New DNA Tests Planned In 1977 Girl Scout Killings
New DNA Tests Planned In 1977 Girl Scout Killings
Officials: Novel Test May Bring Closure To The Families
OKLAHOMA CITY -- A DNA sample taken from one of three Girl Scouts who were sexually assaulted and killed nearly three decades ago will be tested in an attempt to bring closure to the case.
Samples from victims are generally a combination of both male and female DNA, with the greater amount being female, said Oklahoma State Bureau of Investigation spokeswoman Jessica Brown. A new test allows the male part to be isolated from the female, Brown said.
"It's very specific to the male," Brown said.
When the private laboratory returns the results -- later this week at the earliest -- OSBI biologists would then prepare a report to be given to Mayes County District Attorney Gene Haynes, Brown said. Haynes is the only person allowed to release the findings, Brown said.
Haynes did not immediately return a telephone message left at his office Wednesday.
Brown said the OSBI received a federal grant to conduct additional tests on cold cases, and chose to use part of it to test DNA related to the unsolved killings of three Girl Scouts -- Lori Lee Farmer, 8, of Tulsa; Michele Guse, 9, of Broken Arrow; and Doris Denise Milner, 10, of Tulsa -- who were found dead June 13, 1977, at Camp Scott near Locust Grove.

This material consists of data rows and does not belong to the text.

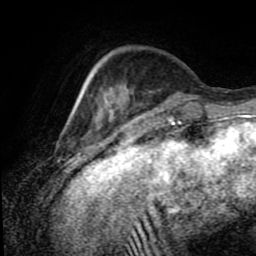
Breast MRI (dynamic contrast-enhanced), one axial slice. Slice 23 of 80 in the series (ordered by position). Cropped to one breast. Dynamic contrast-enhanced series, time point 2 of 8 at this slice position (early post-contrast). 1.5 T. TE 4.2 ms, TR 7 ms. 2 mm slice thickness. 256 × 256 image matrix, field of view 170 × 170 mm. Female patient.
Outlined on this slice (semi-automatic segmentation, software-assisted and operator-edited):
- enhancing-tissue mask used for the functional tumour volume (all voxels passing the contrast-enhancement thresholds inside the analysis volume; usually the tumour): box from (x=102, y=84) to (x=133, y=113) px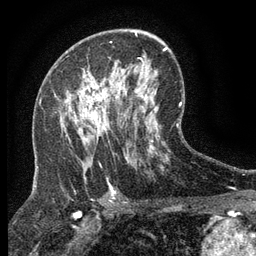
Breast MRI (dynamic contrast-enhanced), one axial slice; slice 76 of 134 in the series (ordered by position); cropped to one breast; dynamic contrast-enhanced series, time point 2 of 6 at this slice position (early post-contrast); 3 T; TE 2.7 ms, TR 5.5 ms; 1.2 mm slice thickness; 256 × 256 image matrix, field of view 160 × 160 mm. Female patient.
Structures marked on this image (semi-automatically segmented with operator editing):
- enhancing-tissue mask used for the functional tumour volume (all voxels passing the contrast-enhancement thresholds inside the analysis volume; usually the tumour): bounding box (x1, y1, x2, y2) in pixels: (77, 92, 118, 132)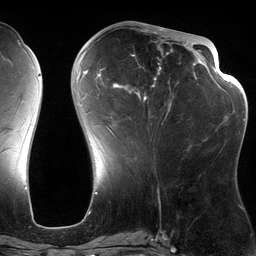
Breast MRI (dynamic contrast-enhanced), one axial slice. Position 53 of 134 along the scan axis. Cropped to one breast. Dynamic contrast-enhanced series, time point 2 of 6 at this slice position (early post-contrast). 3 T. TE 2.7 ms, TR 6.5 ms. 1.2 mm slice thickness. 256 × 256 image matrix, field of view 200 × 200 mm. Female patient.
Annotated regions visible in this slice (semi-automatically segmented with operator editing):
- enhancing-tissue mask used for the functional tumour volume (all voxels passing the contrast-enhancement thresholds inside the analysis volume; usually the tumour): box from (x=82, y=28) to (x=197, y=135) px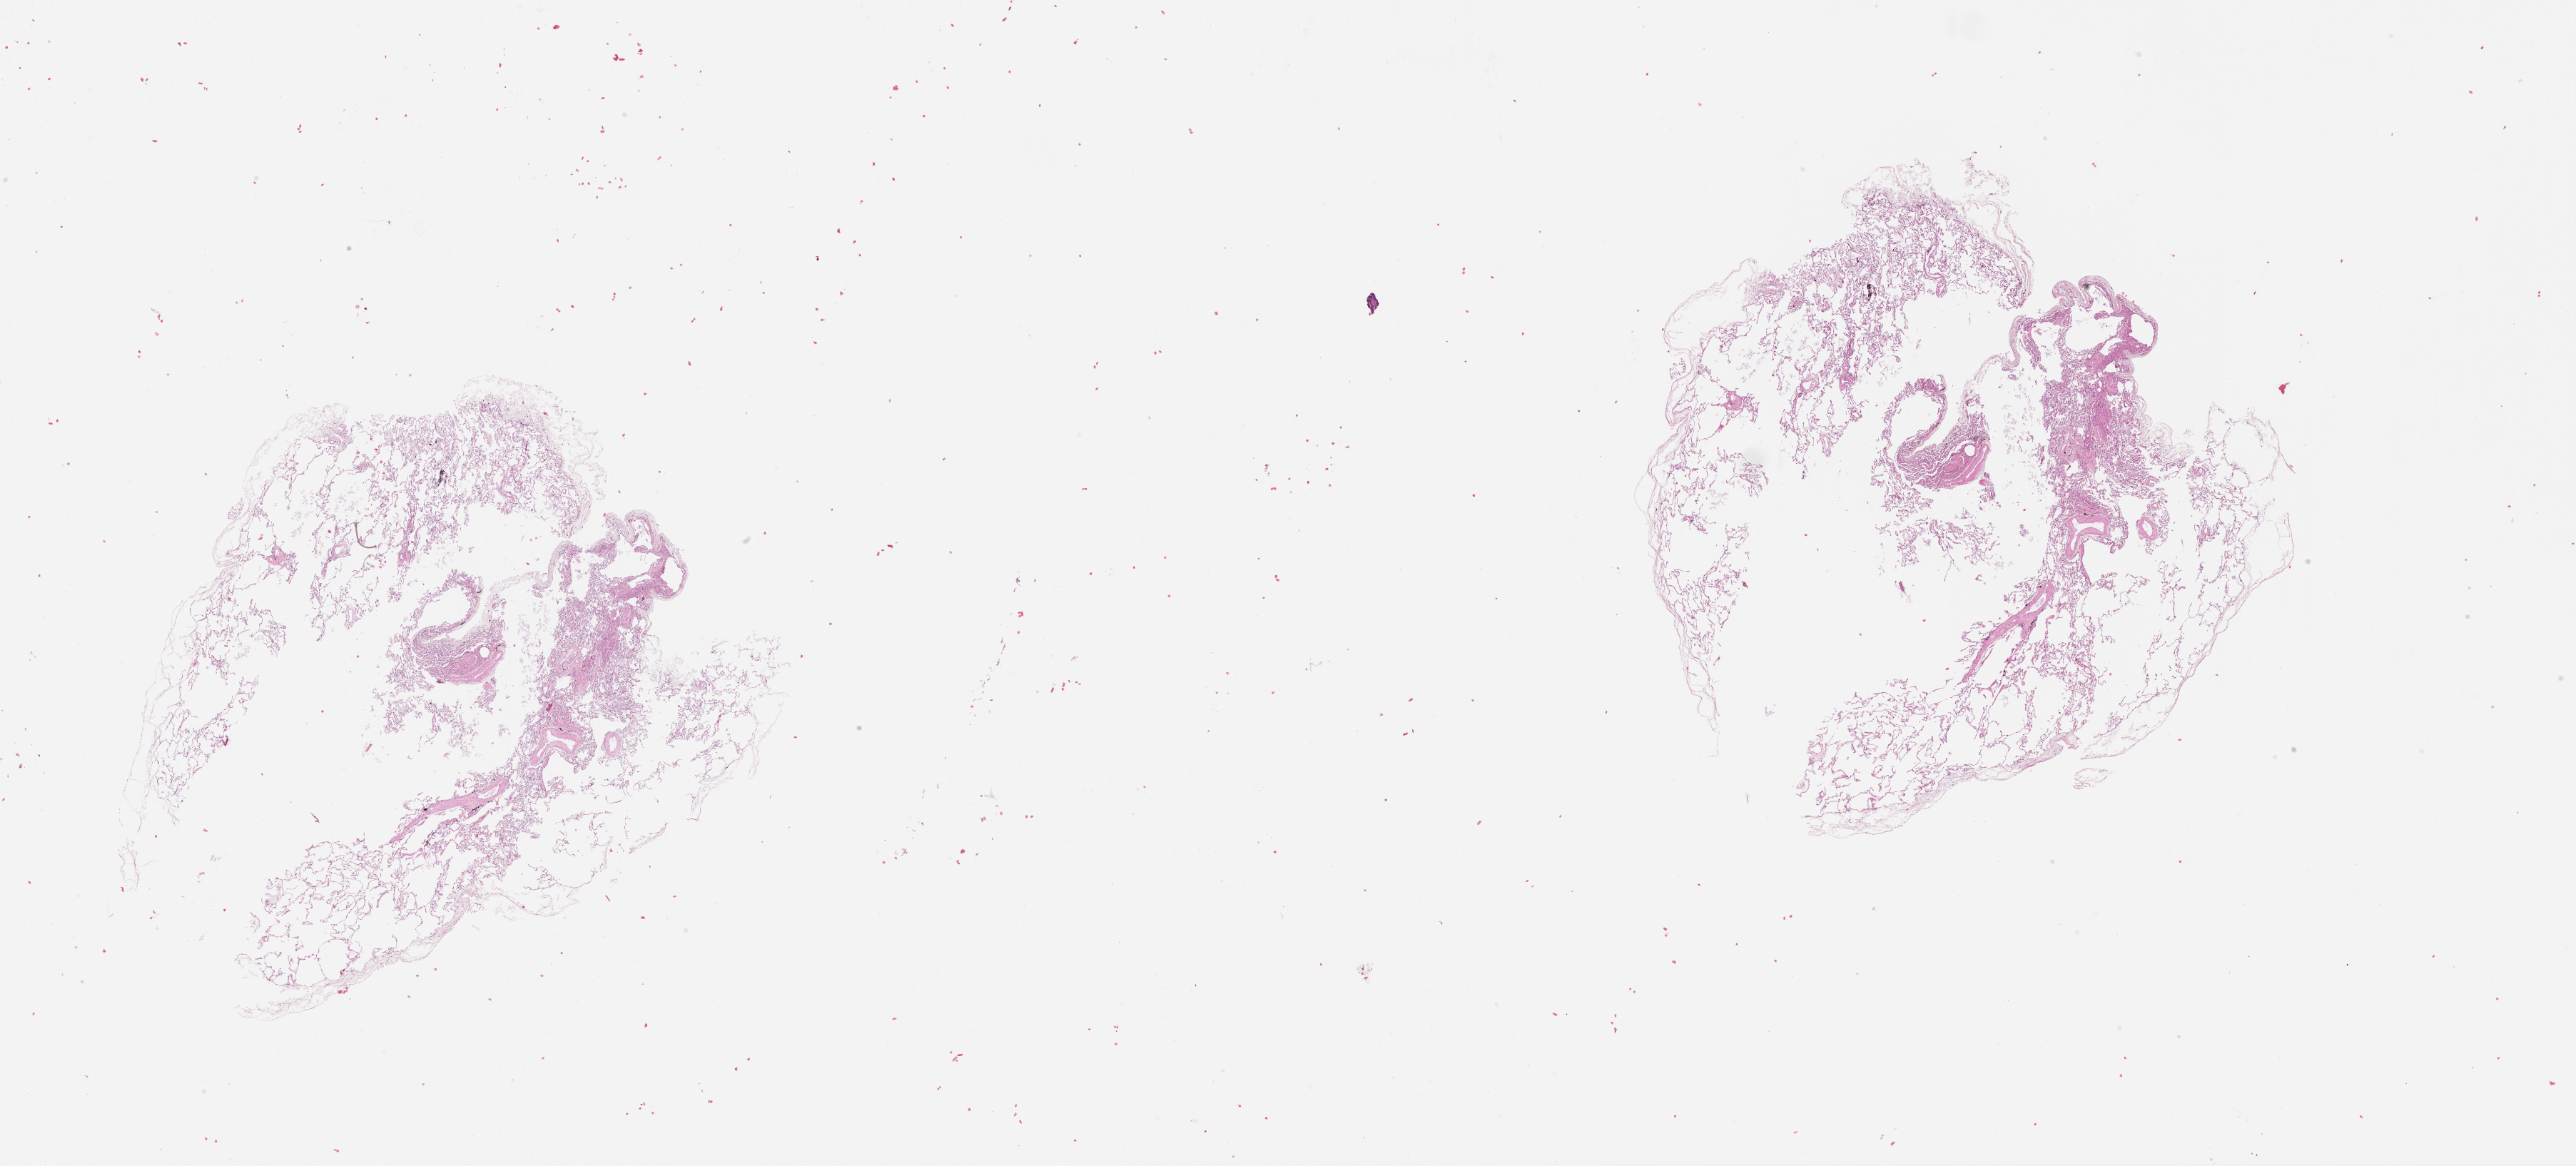
H&E-stained whole-slide image — shown as a low-resolution overview of the whole scanned area (about 29.1 x 13.2 mm, slide scanned at 20x); lung, tissue type not recorded.
Patient diagnosis (cohort enrolment): lung adenocarcinoma (lung).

Ideally, Brown said the testing would provide a profile that could be matched to a person by using a computer-based database. A certain amount of DNA is needed to create a profile.
"We had very little left, but we think enough for this testing," Brown said.

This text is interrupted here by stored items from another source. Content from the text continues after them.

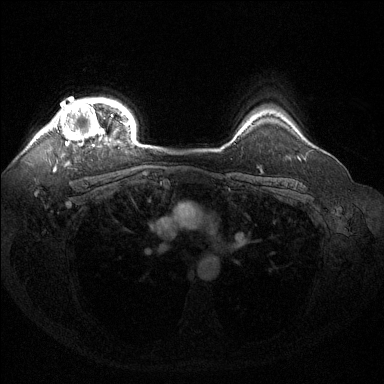
Breast MRI (dynamic contrast-enhanced), one axial slice. Position 112 of 144 along the scan axis. Dynamic contrast-enhanced series, time point 2 of 6 at this slice position (early post-contrast). 1.5 T. TE 1.6 ms, TR 4.6 ms. 1.2 mm slice thickness. 384 × 384 image matrix. Female patient.
Structures marked on this image (semi-automatically segmented with operator editing):
- enhancing-tissue mask used for the functional tumour volume (all voxels passing the contrast-enhancement thresholds inside the analysis volume; usually the tumour): bounding box (x1, y1, x2, y2) in pixels: (43, 99, 122, 146)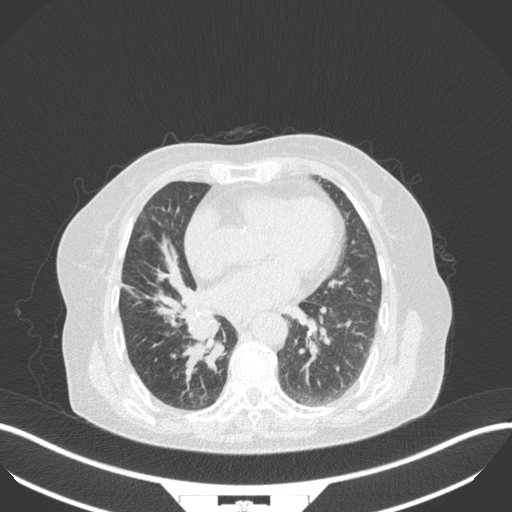
Chest CT, one axial slice. Position 133 of 329 along the scan axis. Reconstruction kernel B31f. 120 kVp. Lung window (W 1500 / L -600 HU). 1 mm slice thickness. 512 × 512 image matrix, field of view 400 × 400 mm. Patient: female, 75 years. From the clinical record (not read from this slice): clinical TNM (as recorded): T1b N0 M1a.
Structures marked on this image (rectangle marked by the reading radiologist):
- lung tumour (recorded histology: squamous cell carcinoma): bounding box (x1, y1, x2, y2) in pixels: (176, 312, 226, 382)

Gene Leroy Hart, who was escaped from prison at the time of the killings, was acquitted on murder charges in the slayings in 1979 and died later that year of a heart attack after being returned to prison.
An FBI test on DNA samples from a semen-stained pillowcase in 1989 were inconclusive, and an attempt to test the pillowcase again in 2002 determined there was no evidence left on it.